**TEXT PROVIDED**

========================================

The overarching goal of recovery is the alleviation of the symptoms of social anxiety. Restructure, replace, and rebuild are the three complementary actions that execute this goal.

Neuroscience and the validation of repetition in learning support neural restructuring. CBT and positive reframing replace negative thoughts and behaviors with healthy, productive ones. Positive psychology’s emphasis on character strengths, virtues, and attributes spearheads the reinvigoration of our self-esteem and motivation.

“Dr. Mullen is doing impressive work helping the world. He is the pioneer of proactive neuroplasticity utilizing DRNI – deliberate, repetitive, neural information.” – WeVoice (Madrid, Málaga)

One Goal, Three Objectives

A goal is the outcome we aim to achieve, while our objectives are the specific actions and measurable steps we need to take to reach that goal.

The overarching goal of recovery is the alleviation of the symptoms of social anxiety. The 3Rs of recovery – restructure, replace, and rebuild – execute this goal.

========================================

**INFORMATION PROVIDED**
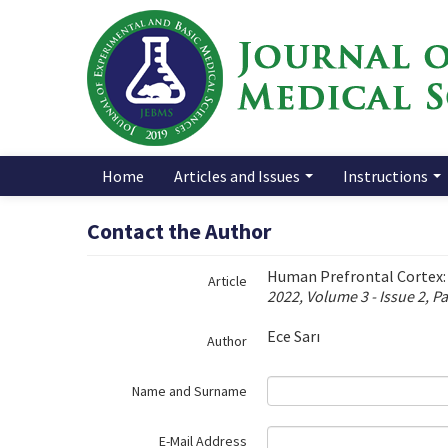
Name‌
Home
Articles and Issues
Instructions
Contact the Author
Human Prefrontal Cortex:
Article
2022, Volume 3 - Issue 2, P
Ece Sarı
Author
Name and Surname
E-Mail Address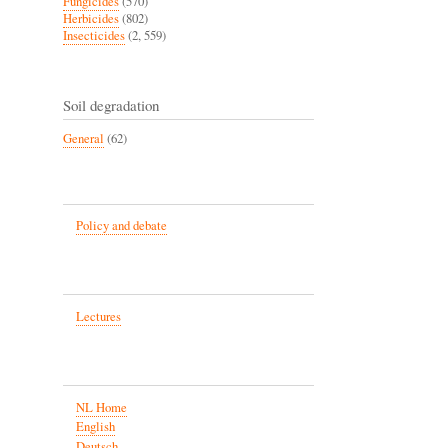
Fungicides
(570)
Herbicides
(802)
Insecticides
(2, 559)
Soil degradation
General
(62)
Policy and debate
Lectures
NL Home
English
Deutsch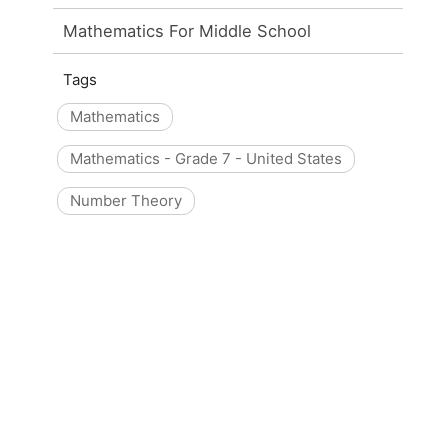
Mathematics For Middle School
Tags
Mathematics
Mathematics - Grade 7 - United States
Number Theory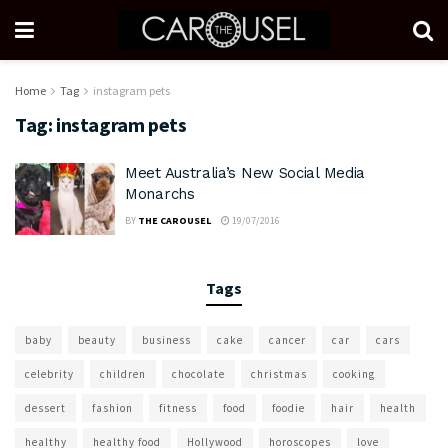
Home
Tag
instagram pets
Tag:
instagram pets
Meet Australia’s New Social Media
Monarchs
BY
THE CAROUSEL
19/07/2016
Tags
baby
beauty
business
cake
cancer
car
cars
celebrity
children
chocolate
christmas
cooking
dessert
fashion
fitness
food
foodie
hair
health
healthy
healthy food
Hollywood
horoscopes
love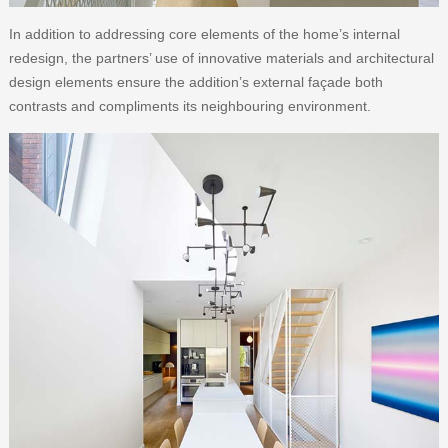
In addition to addressing core elements of the home’s internal
redesign, the partners’ use of innovative materials and architectural
design elements ensure the addition’s external façade both
contrasts and compliments its neighbouring environment.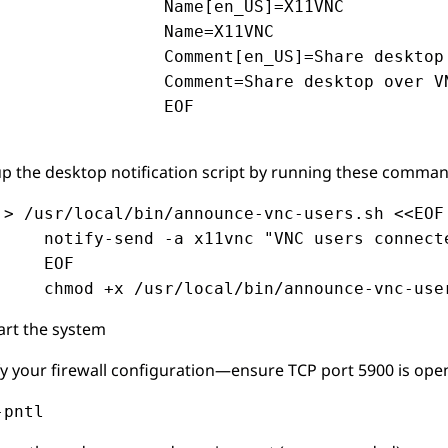
                Name[en_US]=X11VNC

                Name=X11VNC

                Comment[en_US]=Share desktop 
                Comment=Share desktop over VN
                EOF

up the desktop notification script by running these comman
 > /usr/local/bin/announce-vnc-users.sh <<EOF

     notify-send -a x11vnc "VNC users connecte
     EOF

     chmod +x /usr/local/bin/announce-vnc-use
art the system
fy your firewall configuration—ensure TCP port 5900 is open,
-pntl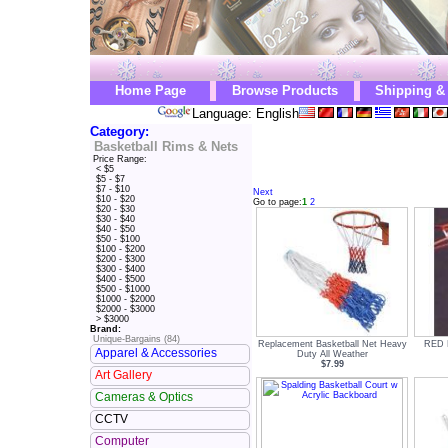
Home Page
Browse Products
Shipping &
Language: English
Category:
Basketball Rims & Nets
Price Range:
< $5
$5 - $7
$7 - $10
Next
$10 - $20
Go to page:
1
2
$20 - $30
$30 - $40
$40 - $50
$50 - $100
$100 - $200
$200 - $300
$300 - $400
$400 - $500
$500 - $1000
$1000 - $2000
$2000 - $3000
> $3000
Brand:
Unique-Bargains (84)
Replacement Basketball Net Heavy
RED 
Apparel & Accessories
Duty All Weather
$7.99
Art Gallery
Cameras & Optics
CCTV
Computer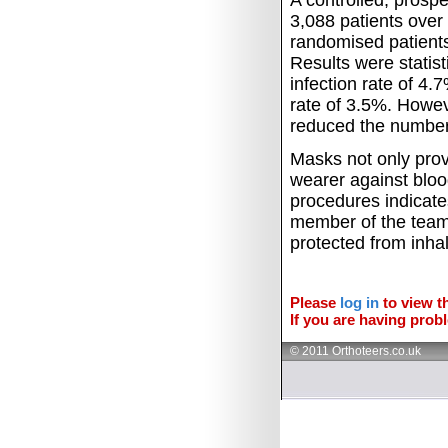
A controlled, prosp
3,088 patients over
randomised patients
Results were statisti
infection rate of 4
rate of 3.5%.
Howeve
reduced the number o
Masks not only provi
wearer against bloo
procedures indicate
member of the team
protected from inha
Please
log in
to view th
If you are having probl
© 2011 Orthoteers.co.uk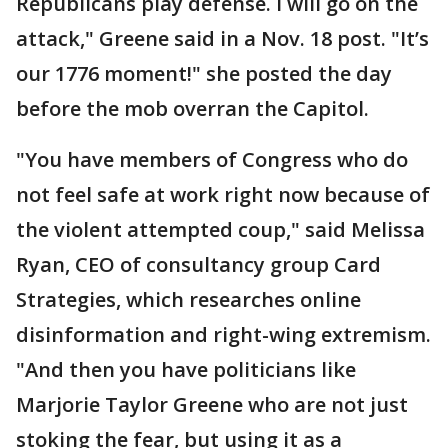
Republicans play defense. I will go on the
attack," Greene said in a Nov. 18 post. "It’s
our 1776 moment!" she posted the day
before the mob overran the Capitol.
"You have members of Congress who do
not feel safe at work right now because of
the violent attempted coup," said Melissa
Ryan, CEO of consultancy group Card
Strategies, which researches online
disinformation and right-wing extremism.
"And then you have politicians like
Marjorie Taylor Greene who are not just
stoking the fear, but using it as a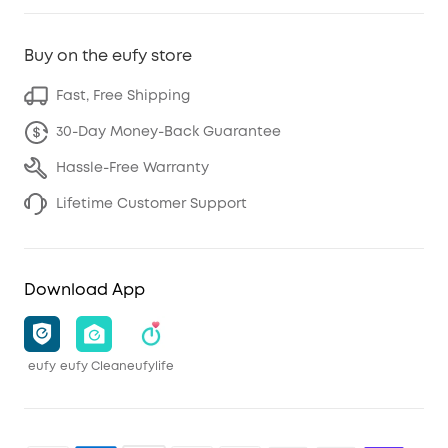
Buy on the eufy store
Fast, Free Shipping
30-Day Money-Back Guarantee
Hassle-Free Warranty
Lifetime Customer Support
Download App
eufy
eufy Clean
eufylife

========================================

**PROMPT A**
Summarize the text on recovery from social anxiety in two sentences.
**PROMPT B**
Reproduce the stretch of the text on recovery from social anxiety from "Neuroscience and the" through "reach that goal.".
The rows have no connection to the text on recovery from social anxiety.

**EXERCISE ANSWER A**
The overarching goal of recovery is to alleviate the symptoms of social anxiety, and three complementary actions carry out this goal: restructure, replace, and rebuild. Neuroscience and repetition in learning support neural restructuring, CBT and positive reframing replace negative thoughts and behaviors with healthy ones, and positive psychology's focus on character strengths, virtues, and attributes reinvigorates self-esteem and motivation.

**EXERCISE ANSWER B**
Neuroscience and the validation of repetition in learning support neural restructuring. CBT and positive reframing replace negative thoughts and behaviors with healthy, productive ones. Positive psychology’s emphasis on character strengths, virtues, and attributes spearheads the reinvigoration of our self-esteem and motivation.

“Dr. Mullen is doing impressive work helping the world. He is the pioneer of proactive neuroplasticity utilizing DRNI – deliberate, repetitive, neural information.” – WeVoice (Madrid, Málaga)

One Goal, Three Objectives

A goal is the outcome we aim to achieve, while our objectives are the specific actions and measurable steps we need to take to reach that goal.